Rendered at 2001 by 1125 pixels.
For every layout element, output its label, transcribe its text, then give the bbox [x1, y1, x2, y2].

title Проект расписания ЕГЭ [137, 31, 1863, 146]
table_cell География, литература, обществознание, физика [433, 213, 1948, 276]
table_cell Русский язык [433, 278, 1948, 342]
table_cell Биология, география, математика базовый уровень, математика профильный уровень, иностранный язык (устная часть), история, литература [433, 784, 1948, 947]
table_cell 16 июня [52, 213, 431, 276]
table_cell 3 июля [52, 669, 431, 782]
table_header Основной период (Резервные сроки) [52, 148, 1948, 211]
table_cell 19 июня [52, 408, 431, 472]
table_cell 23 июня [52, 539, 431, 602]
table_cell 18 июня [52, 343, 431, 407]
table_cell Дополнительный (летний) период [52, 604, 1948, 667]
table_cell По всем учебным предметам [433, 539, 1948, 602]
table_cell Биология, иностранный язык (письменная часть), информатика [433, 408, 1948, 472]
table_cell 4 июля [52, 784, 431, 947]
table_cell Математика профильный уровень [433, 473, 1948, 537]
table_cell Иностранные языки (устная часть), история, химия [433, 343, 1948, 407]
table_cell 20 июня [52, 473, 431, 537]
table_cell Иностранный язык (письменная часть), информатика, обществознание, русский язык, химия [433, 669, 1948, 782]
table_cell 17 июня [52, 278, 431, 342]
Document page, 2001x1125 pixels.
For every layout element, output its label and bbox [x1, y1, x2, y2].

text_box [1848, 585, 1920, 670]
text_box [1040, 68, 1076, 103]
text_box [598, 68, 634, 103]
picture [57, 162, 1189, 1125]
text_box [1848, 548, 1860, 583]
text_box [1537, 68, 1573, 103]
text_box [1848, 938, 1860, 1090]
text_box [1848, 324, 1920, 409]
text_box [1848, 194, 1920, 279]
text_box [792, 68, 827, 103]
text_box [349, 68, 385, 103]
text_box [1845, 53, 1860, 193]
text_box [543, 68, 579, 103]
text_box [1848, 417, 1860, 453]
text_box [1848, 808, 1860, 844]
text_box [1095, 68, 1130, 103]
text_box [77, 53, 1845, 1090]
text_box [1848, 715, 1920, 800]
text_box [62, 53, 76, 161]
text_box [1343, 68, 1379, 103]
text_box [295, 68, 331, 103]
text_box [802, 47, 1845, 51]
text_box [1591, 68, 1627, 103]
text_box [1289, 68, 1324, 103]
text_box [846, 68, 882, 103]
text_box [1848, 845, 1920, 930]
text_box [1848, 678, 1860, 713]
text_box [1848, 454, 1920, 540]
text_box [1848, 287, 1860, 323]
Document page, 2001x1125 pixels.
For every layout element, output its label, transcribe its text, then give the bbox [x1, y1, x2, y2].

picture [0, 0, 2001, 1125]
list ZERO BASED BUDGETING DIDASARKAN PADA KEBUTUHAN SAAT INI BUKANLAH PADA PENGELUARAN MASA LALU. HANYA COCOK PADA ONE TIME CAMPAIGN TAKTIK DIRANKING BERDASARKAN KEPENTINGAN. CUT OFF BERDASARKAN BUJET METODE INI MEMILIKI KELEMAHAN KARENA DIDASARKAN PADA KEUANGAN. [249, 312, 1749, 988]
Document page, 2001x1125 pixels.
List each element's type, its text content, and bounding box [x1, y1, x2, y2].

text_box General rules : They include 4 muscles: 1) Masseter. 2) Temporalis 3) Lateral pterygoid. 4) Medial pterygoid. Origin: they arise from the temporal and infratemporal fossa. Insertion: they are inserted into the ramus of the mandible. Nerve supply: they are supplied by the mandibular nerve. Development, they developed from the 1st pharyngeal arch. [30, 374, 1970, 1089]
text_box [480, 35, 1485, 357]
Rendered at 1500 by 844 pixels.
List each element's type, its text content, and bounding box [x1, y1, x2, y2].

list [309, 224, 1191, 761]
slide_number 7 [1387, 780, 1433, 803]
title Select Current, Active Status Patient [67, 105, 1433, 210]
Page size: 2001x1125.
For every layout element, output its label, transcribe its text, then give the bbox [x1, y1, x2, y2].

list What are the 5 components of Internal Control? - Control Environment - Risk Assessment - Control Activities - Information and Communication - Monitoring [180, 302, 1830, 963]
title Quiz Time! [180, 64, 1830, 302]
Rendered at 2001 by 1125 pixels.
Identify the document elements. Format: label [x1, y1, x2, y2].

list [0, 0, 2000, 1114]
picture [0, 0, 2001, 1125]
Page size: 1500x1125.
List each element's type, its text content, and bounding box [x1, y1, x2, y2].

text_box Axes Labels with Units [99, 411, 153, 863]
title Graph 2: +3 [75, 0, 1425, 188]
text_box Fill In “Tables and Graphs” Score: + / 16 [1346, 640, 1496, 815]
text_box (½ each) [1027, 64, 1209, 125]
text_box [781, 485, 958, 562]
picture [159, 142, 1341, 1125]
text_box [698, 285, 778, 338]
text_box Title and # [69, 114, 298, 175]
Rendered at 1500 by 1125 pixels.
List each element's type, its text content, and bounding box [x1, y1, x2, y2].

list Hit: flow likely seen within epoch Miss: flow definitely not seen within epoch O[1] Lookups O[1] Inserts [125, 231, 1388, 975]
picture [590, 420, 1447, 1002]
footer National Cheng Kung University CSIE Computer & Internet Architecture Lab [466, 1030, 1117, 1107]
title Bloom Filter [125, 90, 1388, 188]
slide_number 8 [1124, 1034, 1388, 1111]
━━━━━━━━━━━━━━━━━━━━
→ **EXERCISE OBJECTIVE**
Every line containing the string "size" is required; copy each such line from the data.

→ **RESPONSE**
Page size: 2001x1125.
Page size: 1500x1125.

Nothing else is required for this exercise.